Just completed a very enjoyable trip on #27 from Chicago to Portland departing Chicago on Thursday March 12. Being a Portland destination customer I was in car 2730 with Joe as the attendant. He was excellent checking in several times a day to make sure everything was fine. The combined 7/27 had 10 cars plus baggage. I never got to the front of the train but it looked like we had a diner at the very front of the train deadheading to Seattle.

In the dining car my server was Jim for every meal and he was excellent. I had the french toast and sausage for breafast on day 2 and the lasagna and signature steak for the two diners. The steak was remarkably good as I had dinner with family members at Harry and Izzy's in Indianapolis and frankly this was as good. I was quite surprised.

Due to spring break the train seemed quite full during the various walks through it. There was no wine tasting as others have posted. As a sleeping car customer we did have salads and desserts offered at every meal at no charge. In addition, bottled water was available in my bedroom as well as in the sleeping car area where the coffee was.

Surprisingly I booked this trip just two weeks before leaving and to my pleasant surprise the bedroom fare was less than the roomette. Could not believe it when I saw it. Time keeping was good throughout the trip arriving in Portland only 20 minutes late.

In my business travel I fly over 100,000 miles a year. Since the first of the year I have had a full schedule and wanted to take several days to lay back and get some work done as I felt like working on it. This trip allowed that.
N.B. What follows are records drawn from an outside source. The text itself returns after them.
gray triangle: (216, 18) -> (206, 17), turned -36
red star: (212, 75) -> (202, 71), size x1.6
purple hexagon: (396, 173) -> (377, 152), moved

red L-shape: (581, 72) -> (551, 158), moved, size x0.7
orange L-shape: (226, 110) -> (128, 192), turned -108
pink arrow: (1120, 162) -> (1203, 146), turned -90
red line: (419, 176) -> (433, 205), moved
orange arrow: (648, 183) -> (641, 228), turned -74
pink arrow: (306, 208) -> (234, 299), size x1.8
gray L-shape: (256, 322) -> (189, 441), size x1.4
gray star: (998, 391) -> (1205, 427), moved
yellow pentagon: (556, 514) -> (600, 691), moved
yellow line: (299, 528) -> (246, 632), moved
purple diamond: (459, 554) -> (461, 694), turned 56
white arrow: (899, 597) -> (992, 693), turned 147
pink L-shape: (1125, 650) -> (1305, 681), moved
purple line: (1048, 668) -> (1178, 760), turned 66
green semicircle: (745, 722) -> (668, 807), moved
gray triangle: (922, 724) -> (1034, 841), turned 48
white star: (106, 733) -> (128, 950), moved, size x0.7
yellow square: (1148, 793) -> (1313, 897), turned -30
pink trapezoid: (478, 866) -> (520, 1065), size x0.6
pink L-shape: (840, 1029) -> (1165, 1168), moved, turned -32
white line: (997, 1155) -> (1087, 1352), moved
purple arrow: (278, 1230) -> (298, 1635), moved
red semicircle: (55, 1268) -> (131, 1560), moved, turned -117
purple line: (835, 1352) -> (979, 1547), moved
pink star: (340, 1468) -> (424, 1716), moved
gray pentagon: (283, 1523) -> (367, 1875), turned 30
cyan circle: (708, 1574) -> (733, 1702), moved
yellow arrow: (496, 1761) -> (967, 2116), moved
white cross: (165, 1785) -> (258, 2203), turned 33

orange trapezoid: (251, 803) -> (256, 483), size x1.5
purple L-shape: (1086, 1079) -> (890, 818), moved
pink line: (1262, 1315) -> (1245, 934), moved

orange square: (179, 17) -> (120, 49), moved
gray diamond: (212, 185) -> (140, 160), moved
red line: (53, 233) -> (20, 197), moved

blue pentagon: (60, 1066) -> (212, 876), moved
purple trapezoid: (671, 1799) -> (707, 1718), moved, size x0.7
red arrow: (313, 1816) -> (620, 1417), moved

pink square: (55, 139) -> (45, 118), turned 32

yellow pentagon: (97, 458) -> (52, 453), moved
In light of comments made about reduction of services I was concerned about what to expect since it as been a year since I have been on the EB. Having taken the Canadian in 2009 and reporting on the trip here, I was very pleased with the service and quality of food. While it did not equal my experience on the Canadian the fact is this trip was just a fraction of the cost and as a result I thought a very good value.

America needs Amtrak!!


----------



## Bob Dylan (Mar 21, 2015)

Nice trip report, thanks for sharing! Sounds like you got to ride the Hi- Line during a good spell of time keeping and weather for the Empire Builder!!


----------



## oregon pioneer (Mar 21, 2015)

Nice report, thanks! I wonder if the deadheading diner was going to be part of an extra consist at the western end for "protection" as the seasonal delays ramp up.


----------



## TraneMan (Mar 21, 2015)

Thanks for sharing your story, and I am looking forward for my trip coming up next week. Just to relax and recharge.


----------



## bobnjulie (Mar 22, 2015)

Thanks for sharing!


----------



## caravanman (Mar 28, 2015)

Nice report, sounds as if you had a very good trip. It is always pleasing to find things are better than you might have expected!

Ed


----------